▸ **TASK ITEM**: Copy all entries exactly.

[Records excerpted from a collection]

-=-=-=-=-

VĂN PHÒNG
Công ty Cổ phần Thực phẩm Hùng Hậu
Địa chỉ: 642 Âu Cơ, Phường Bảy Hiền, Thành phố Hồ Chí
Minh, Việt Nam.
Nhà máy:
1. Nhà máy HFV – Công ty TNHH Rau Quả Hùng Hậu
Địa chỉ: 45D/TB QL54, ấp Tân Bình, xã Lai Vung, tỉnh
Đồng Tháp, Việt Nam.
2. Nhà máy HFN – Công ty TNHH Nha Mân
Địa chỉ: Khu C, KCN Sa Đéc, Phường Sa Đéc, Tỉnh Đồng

-=-=-=-=-

▸ **RESPONSE**:
VĂN PHÒNG
Công ty Cổ phần Thực phẩm Hùng Hậu
Địa chỉ: 642 Âu Cơ, Phường Bảy Hiền, Thành phố Hồ Chí
Minh, Việt Nam.
Nhà máy:
1. Nhà máy HFV – Công ty TNHH Rau Quả Hùng Hậu
Địa chỉ: 45D/TB QL54, ấp Tân Bình, xã Lai Vung, tỉnh
Đồng Tháp, Việt Nam.
2. Nhà máy HFN – Công ty TNHH Nha Mân
Địa chỉ: Khu C, KCN Sa Đéc, Phường Sa Đéc, Tỉnh Đồng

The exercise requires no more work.